Maynard Nottage hit hard times in the late 1920’s, unable to get the lucrative movie publicity jobs as Harry Reichenbach was cleaning up in that area. Instead he took to publicizing the “Roving Barber”, an idea, set up following the bankruptcy of a barber’s shop, to try to salvage some of the financial losses. A special motorcycle with pillion was invented, inviting clients to sit in the side car while the barber cut the hair or shaved the client. Unfortunately, it was funded by a mafia man called Abele Castelli. The promotional stunt ended in a police chase and disaster.

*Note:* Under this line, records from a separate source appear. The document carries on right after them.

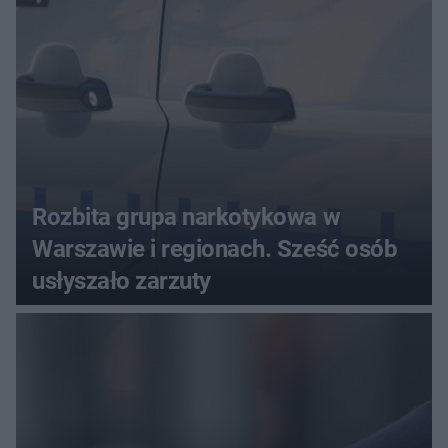
Rozbita grupa narkotykowa w
Warszawie i regionach. Sześć osób
usłyszało zarzuty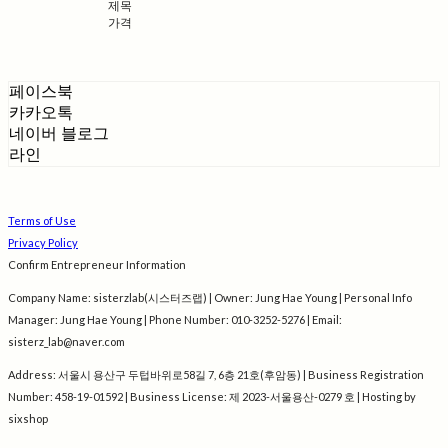
제목
가격
페이스북
카카오톡
네이버 블로그
라인
Terms of Use
Privacy Policy
Confirm Entrepreneur Information
Company Name: sisterzlab(시스터즈랩) | Owner: Jung Hae Young | Personal Info
Manager: Jung Hae Young | Phone Number: 010-3252-5276 | Email:
sisterz_lab@naver.com
Address: 서울시 용산구 두텁바위로58길 7, 6층 21호(후암동) | Business Registration
Number:
458-19-01592
| Business License:
제 2023-서울용산-0279 호
| Hosting by
sixshop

In 1928, he was employed by the Rutger Brothers, a Quaker clothing manufacturer. In a bid to revive their fortunes, he set up a “How to Dress Your Preacher” competition which he weighted in their favour by planting a mole from his troupe of actors. The result was a striking outfit consisting of black woollen crepe trousers tucked into knee-high black leather boots, and completed with black shirt sporting an armband depicting a scene from the Old Testament. The mole was discovered and the Rutger Brothers ruined. They fled back to Germany just before the Great Depression and made a fortune selling a version of the uniform to the Nazi party.


Later Years


During the 1930s, he worked for various airline companies but his carnival style, influenced by Burke and Barnum, had fallen out of favour with the movie industry, which, under the watchful gaze of the Fixers at MGM and the other studios, had become much more careful about who it employed. He had bits of work over the last 34 years of his life promoting small outfits with limited success. He died in 1965, a bitter and lonely old man abandoned by the industry he had helped create.